Le Jeune Ahmed, 2019 © CHRISTINE PLENUS – DIAPHANA DISTRIBUTION

Choisir la vie ou la mort : l’incarnation comme pierre d’achoppement du fait religieux.

La religion, au lieu d’être une puissance d’amour, est devenue une fuite de l’incarnation, une entrave aux émotions et à la rencontre de l’autre.

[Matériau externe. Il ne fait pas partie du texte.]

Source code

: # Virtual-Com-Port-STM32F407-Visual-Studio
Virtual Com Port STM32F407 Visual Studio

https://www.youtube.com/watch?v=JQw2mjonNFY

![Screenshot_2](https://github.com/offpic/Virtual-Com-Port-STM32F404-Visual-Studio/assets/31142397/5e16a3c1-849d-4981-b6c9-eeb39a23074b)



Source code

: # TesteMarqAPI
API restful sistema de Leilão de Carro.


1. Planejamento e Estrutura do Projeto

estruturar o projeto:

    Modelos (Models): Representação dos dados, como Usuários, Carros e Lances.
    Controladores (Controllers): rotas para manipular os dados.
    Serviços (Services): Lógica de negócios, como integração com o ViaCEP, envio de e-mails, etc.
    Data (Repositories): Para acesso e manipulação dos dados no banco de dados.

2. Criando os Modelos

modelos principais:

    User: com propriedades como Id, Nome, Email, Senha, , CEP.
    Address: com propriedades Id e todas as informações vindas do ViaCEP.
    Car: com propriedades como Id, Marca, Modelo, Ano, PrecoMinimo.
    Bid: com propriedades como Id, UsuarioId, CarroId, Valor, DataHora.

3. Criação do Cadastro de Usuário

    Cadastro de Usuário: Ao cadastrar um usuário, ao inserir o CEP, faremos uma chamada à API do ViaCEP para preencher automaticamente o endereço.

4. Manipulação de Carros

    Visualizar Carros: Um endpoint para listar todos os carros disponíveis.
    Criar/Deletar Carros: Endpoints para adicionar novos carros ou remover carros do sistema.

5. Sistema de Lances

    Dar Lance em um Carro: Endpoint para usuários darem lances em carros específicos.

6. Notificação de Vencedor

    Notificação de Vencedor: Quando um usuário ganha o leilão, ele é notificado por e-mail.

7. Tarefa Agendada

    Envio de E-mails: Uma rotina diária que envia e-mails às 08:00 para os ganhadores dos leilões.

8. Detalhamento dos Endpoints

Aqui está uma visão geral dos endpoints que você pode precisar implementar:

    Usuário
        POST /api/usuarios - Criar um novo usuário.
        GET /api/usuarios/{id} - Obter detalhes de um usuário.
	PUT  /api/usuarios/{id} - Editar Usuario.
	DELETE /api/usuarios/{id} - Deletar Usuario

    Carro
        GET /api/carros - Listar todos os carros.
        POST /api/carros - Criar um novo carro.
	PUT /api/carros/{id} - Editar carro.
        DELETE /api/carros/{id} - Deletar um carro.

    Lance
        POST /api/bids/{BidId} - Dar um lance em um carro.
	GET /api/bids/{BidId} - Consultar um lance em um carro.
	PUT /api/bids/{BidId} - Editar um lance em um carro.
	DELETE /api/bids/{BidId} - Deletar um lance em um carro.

Le film place l’un en face de l’autre la logique obsessionnelle du fanatisme, avec son œuvre de mort, et son contraire, la rencontre des autres comme ouverture à la vie. Les chemins qui se présentent à Ahmed, les chances qui frappent à sa porte représentent autant d’opportunités d’une « guérison » sans pour autant l’atteindre vraiment. Le discours et les pratiques religieuses ont étouffé les germes de vie qui couvent en lui. Le film porte un attachement tout particulier aux détails de la pratique des rites autour desquels s’organise la vie d’Ahmed, comme autant de gestes façonnés pour une éducation patiente et minutieuse de maîtrise du corps. Il peut s’agir d’une position (celle de la prière), d’interdits corporels (serrer la main des femmes, entrer en contact avec des animaux) ou d’ablutions. La religion, au lieu d’être une puissance d’amour, est devenue une fuite de l’incarnation, une entrave aux émotions et à la rencontre de l’autre. Il n’est donc pas étonnant que les moments les plus importants du film, ceux qui participent d’une éventuelle déradicalisation du jeune homme dans le centre, soient vécus par Ahmed comme des attaques contre son corps : un chien qui lui lape la main, la jeune fille qui effleure sa peau avec une brindille, une chute brutale. L’amélioration de son état devrait passer par la prise de conscience de ce que l’autre éprouve ou ressent. Ce n’est d’ailleurs que lorsque lui-même est atteint dans sa propre chair, à la chute finale, que le personnage peut prendre conscience de l’autre et de ses limites. (En éprouvant la souffrance dans mon propre corps je prends conscience de la souffrance que je peux moi-même causer à l’autre.) Les idéalismes et le fanatisme du jeune Ahmed semblent ainsi mis à mal par la prise de conscience de l’altérité, de ce qui est palpable et incarné. « C’est normal que cela prenne du temps pour comprendre ce que tu as fait, souligne l’éducateur d’Ahmed, la mort c’est autre chose qu’une piqûre de moustique ».